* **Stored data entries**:

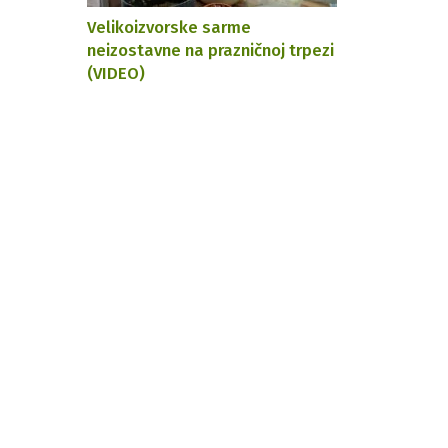
Velikoizvorske sarme
neizostavne na prazničnoj trpezi
(VIDEO)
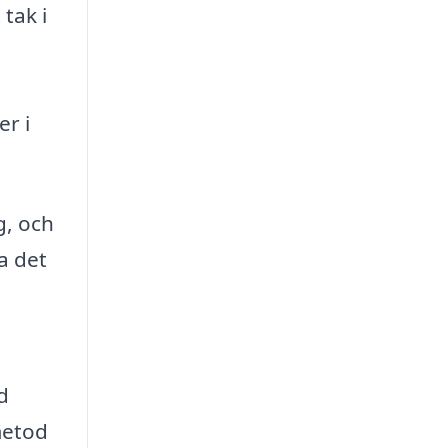
 tak i
r i
g, och
a det
d
metod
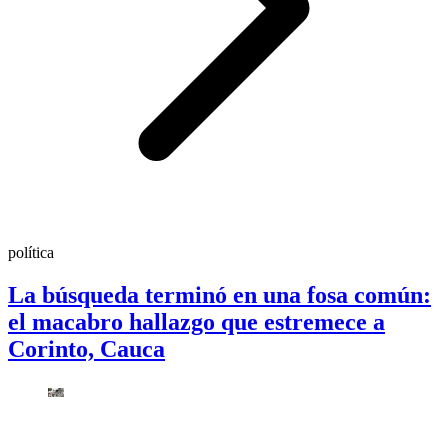
política
La búsqueda terminó en una fosa común:
el macabro hallazgo que estremece a
Corinto, Cauca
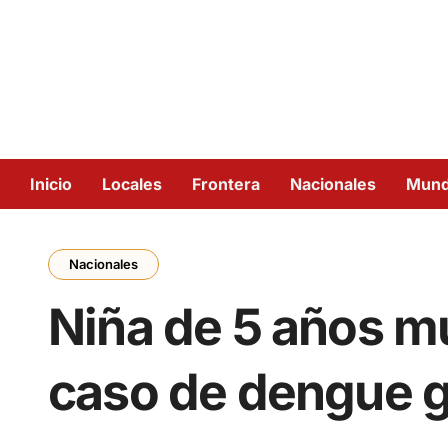
Inicio
Locales
Frontera
Nacionales
Mun
Nacionales
Niña de 5 años m
caso de dengue g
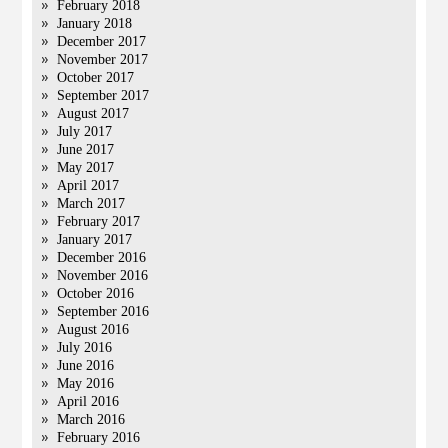
February 2018
January 2018
December 2017
November 2017
October 2017
September 2017
August 2017
July 2017
June 2017
May 2017
April 2017
March 2017
February 2017
January 2017
December 2016
November 2016
October 2016
September 2016
August 2016
July 2016
June 2016
May 2016
April 2016
March 2016
February 2016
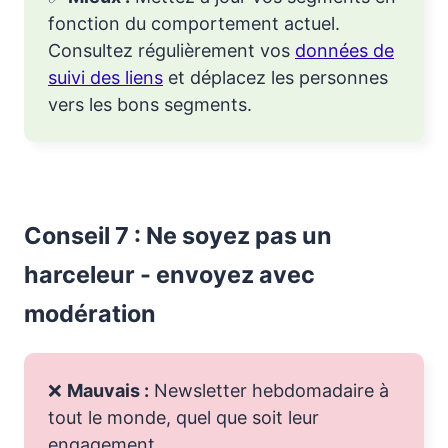
fonction du comportement actuel.
Consultez régulièrement vos
données de
suivi des liens
et déplacez les personnes
vers les bons segments.
Conseil 7 : Ne soyez pas un
harceleur - envoyez avec
modération
❌
Mauvais :
Newsletter hebdomadaire à
tout le monde, quel que soit leur
engagement.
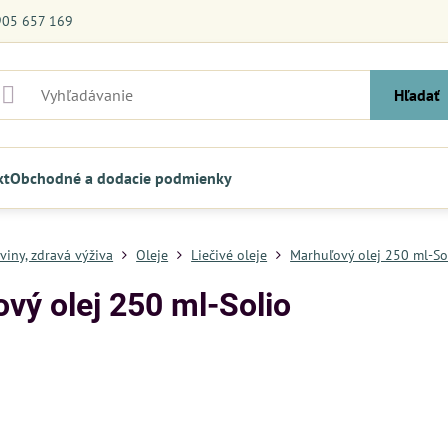
905 657 169
Hľadať
kt
Obchodné a dodacie podmienky
viny, zdravá výživa
Oleje
Liečivé oleje
Marhuľový olej 250 ml-So
vý olej 250 ml-Solio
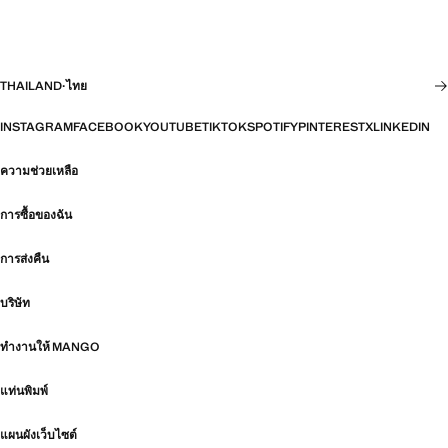
THAILAND
·
ไทย
INSTAGRAM
FACEBOOK
YOUTUBE
TIKTOK
SPOTIFY
PINTEREST
X
LINKEDIN
ความช่วยเหลือ
การซื้อของฉัน
การส่งคืน
บริษัท
ทำงานให้ MANGO
แท่นพิมพ์
แผนผังเว็บไซต์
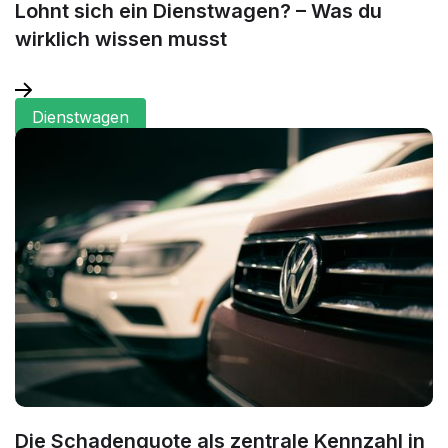
Lohnt sich ein Dienstwagen? – Was du
wirklich wissen musst
Dienstwagen
Die Schadenquote als zentrale Kennzahl in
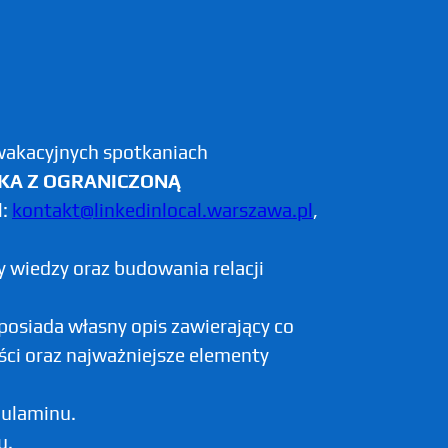
 wakacyjnych spotkaniach
KA Z OGRANICZONĄ
l:
kontakt@linkedinlocal.warszawa.pl
,
wiedzy oraz budowania relacji
osiada własny opis zawierający co
ości oraz najważniejsze elementy
gulaminu.
u.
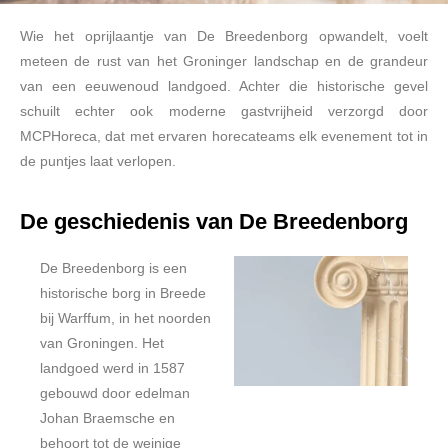
Wie het oprijlaantje van De Breedenborg opwandelt, voelt
meteen de rust van het Groninger landschap en de grandeur
van een eeuwenoud landgoed. Achter die historische gevel
schuilt echter ook moderne gastvrijheid verzorgd door
MCPHoreca, dat met ervaren horecateams elk evenement tot in
de puntjes laat verlopen.
De geschiedenis van De Breedenborg
De Breedenborg is een
historische borg in Breede
bij Warffum, in het noorden
van Groningen. Het
landgoed werd in 1587
gebouwd door edelman
Johan Braemsche en
behoort tot de weinige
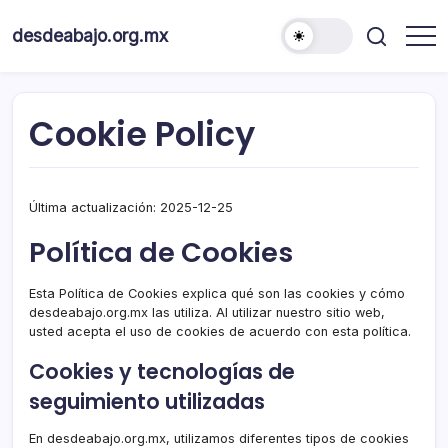
Skip
to
desdeabajo.org.mx
content
Cookie Policy
Última actualización: 2025-12-25
Política de Cookies
Esta Política de Cookies explica qué son las cookies y cómo
desdeabajo.org.mx las utiliza. Al utilizar nuestro sitio web,
usted acepta el uso de cookies de acuerdo con esta política.
Cookies y tecnologías de
seguimiento utilizadas
En desdeabajo.org.mx, utilizamos diferentes tipos de cookies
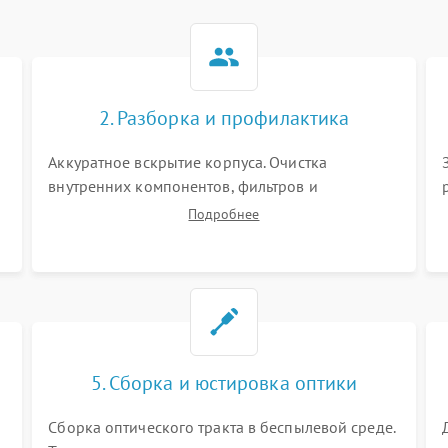
2. Разборка и профилактика
Аккуратное вскрытие корпуса. Очистка
внутренних компонентов, фильтров и
вентиляторов от накопившейся пыли.
Подробнее
Визуальный осмотр блока питания, балласта
лампы и материнской платы на наличие
прогаров или вздутых элементов.
5. Сборка и юстировка оптики
Сборка оптического тракта в беспылевой среде.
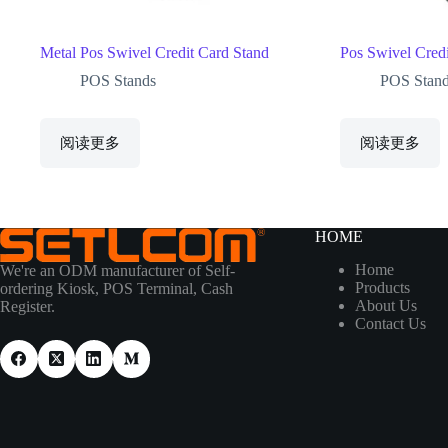
Metal Pos Swivel Credit Card Stand
Pos Swivel Cred
POS Stands
POS Stan
阅读更多
阅读更多
HOME
Home
We're an ODM manufacturer of Self-
Products
ordering Kiosk, POS Terminal, Cash
About Us
Register.
Contact Us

* **EXERCISE BRIEF**:
Rewrite the lines above, changing every "Nacionales" to "Regionales" and keeping everything else the same. Leave the pictures out.

* **EXERCISE SOLUTION**:
Velikoizvorske sarme
neizostavne na prazničnoj trpezi
(VIDEO)
 tak i
r i
g, och
a det
d
metod
política
La búsqueda terminó en una fosa común:
el macabro hallazgo que estremece a
Corinto, Cauca
Inicio
Locales
Frontera
Regionales
Mun
Regionales
Niña de 5 años m
caso de dengue g
February 2018
January 2018
December 2017
November 2017
October 2017
September 2017
August 2017
July 2017
June 2017
May 2017
April 2017
March 2017
February 2017
January 2017
December 2016
November 2016
October 2016
September 2016
August 2016
July 2016
June 2016
May 2016
April 2016
March 2016
February 2016
fonction du comportement actuel.
Consultez régulièrement vos
données de
suivi des liens
et déplacez les personnes
vers les bons segments.
Conseil 7 : Ne soyez pas un
harceleur - envoyez avec
modération
❌
Mauvais :
Newsletter hebdomadaire à
tout le monde, quel que soit leur
engagement.
905 657 169
Hľadať
kt
Obchodné a dodacie podmienky
viny, zdravá výživa
Oleje
Liečivé oleje
Marhuľový olej 250 ml-So
vý olej 250 ml-Solio
THAILAND
·
ไทย
INSTAGRAM
FACEBOOK
YOUTUBE
TIKTOK
SPOTIFY
PINTEREST
X
LINKEDIN
ความช่วยเหลือ
การซื้อของฉัน
การส่งคืน
บริษัท
ทำงานให้ MANGO
แท่นพิมพ์
แผนผังเว็บไซต์
Lohnt sich ein Dienstwagen? – Was du
wirklich wissen musst
Dienstwagen
Die Schadenquote als zentrale Kennzahl in
 wakacyjnych spotkaniach
KA Z OGRANICZONĄ
l:
kontakt@linkedinlocal.warszawa.pl
,
wiedzy oraz budowania relacji
osiada własny opis zawierający co
ości oraz najważniejsze elementy
gulaminu.
u.
Wie het oprijlaantje van De Breedenborg opwandelt, voelt
meteen de rust van het Groninger landschap en de grandeur
van een eeuwenoud landgoed. Achter die historische gevel
schuilt echter ook moderne gastvrijheid verzorgd door
MCPHoreca, dat met ervaren horecateams elk evenement tot in
de puntjes laat verlopen.
De geschiedenis van De Breedenborg
De Breedenborg is een
historische borg in Breede
bij Warffum, in het noorden
van Groningen. Het
landgoed werd in 1587
gebouwd door edelman
Johan Braemsche en
behoort tot de weinige
Skip
to
desdeabajo.org.mx
content
Cookie Policy
Última actualización: 2025-12-25
Política de Cookies
Esta Política de Cookies explica qué son las cookies y cómo
desdeabajo.org.mx las utiliza. Al utilizar nuestro sitio web,
usted acepta el uso de cookies de acuerdo con esta política.
Cookies y tecnologías de
seguimiento utilizadas
En desdeabajo.org.mx, utilizamos diferentes tipos de cookies
2. Разборка и профилактика
Аккуратное вскрытие корпуса. Очистка
внутренних компонентов, фильтров и
вентиляторов от накопившейся пыли.
Подробнее
Визуальный осмотр блока питания, балласта
лампы и материнской платы на наличие
прогаров или вздутых элементов.
5. Сборка и юстировка оптики
Сборка оптического тракта в беспылевой среде.
Metal Pos Swivel Credit Card Stand
Pos Swivel Cred
POS Stands
POS Stan
阅读更多
阅读更多
HOME
Home
We're an ODM manufacturer of Self-
Products
ordering Kiosk, POS Terminal, Cash
About Us
Register.
Contact Us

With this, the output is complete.